The inner thighs are the most common site of frostbite injury from nitrous oxide. This is most probably due to prolonged exposure to the metal canister held between the legs while filling balloons with gas [12,15,16,17]. Frostbite injuries following nitrous oxide exposure are frequently deep, with a full-thickness injury often requiring debridement and STSG, compared to frostbite caused by environmental conditions, where the majority of cases are treated conservatively with wound dressings.
6. Limitation
In our study, only one patient agreed to participate, and a case series was unfortunately not possible. During the past two years, eight patients have been treated at our unit due to a frostbite injury to the skin due to recreational use of nitrous oxide.
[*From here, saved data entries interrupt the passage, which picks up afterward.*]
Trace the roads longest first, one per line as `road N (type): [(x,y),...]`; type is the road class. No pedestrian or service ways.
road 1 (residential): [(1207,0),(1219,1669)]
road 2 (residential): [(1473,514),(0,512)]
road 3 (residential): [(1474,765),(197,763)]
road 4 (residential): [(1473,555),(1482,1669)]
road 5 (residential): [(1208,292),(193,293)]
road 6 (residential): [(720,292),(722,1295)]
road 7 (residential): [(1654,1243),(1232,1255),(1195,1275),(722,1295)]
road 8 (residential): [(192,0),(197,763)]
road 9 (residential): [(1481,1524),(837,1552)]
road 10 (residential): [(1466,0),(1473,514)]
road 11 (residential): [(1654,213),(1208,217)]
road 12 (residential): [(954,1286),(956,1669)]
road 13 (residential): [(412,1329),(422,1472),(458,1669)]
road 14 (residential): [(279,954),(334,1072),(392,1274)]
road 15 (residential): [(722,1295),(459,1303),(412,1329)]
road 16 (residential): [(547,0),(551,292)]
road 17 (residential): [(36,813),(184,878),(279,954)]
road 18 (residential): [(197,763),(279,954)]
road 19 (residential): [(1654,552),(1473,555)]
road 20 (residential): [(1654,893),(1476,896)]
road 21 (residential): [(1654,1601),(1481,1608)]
Previous studies have described difficulties in follow-up with this group of patients after injuries due to the recreational use of nitrous oxide [12,16,17,19]. These patients often present within a few days, and they often miss or opt-out of planned appointments and are lost to follow-up, compared to other injuries such as burns. The delay in presentation and decreased compliance in follow-up can lead to increased risk of infection and scarring with poor esthetic results [16]. It is notable that we did not find any articles from, e.g., Asia, in our literature review, although this does not preclude the possibility that this is potentially a worldwide issue.
7. Conclusions
This study represents the first literature review summarizing frostbite injuries to the skin resulting from nitrous oxide misuse. There is a need for enhanced preventive measures, such as media attention, which may raise public awareness and possibly decrease the incidence of frostbite injuries associated with the recreational misuse of nitrous oxide.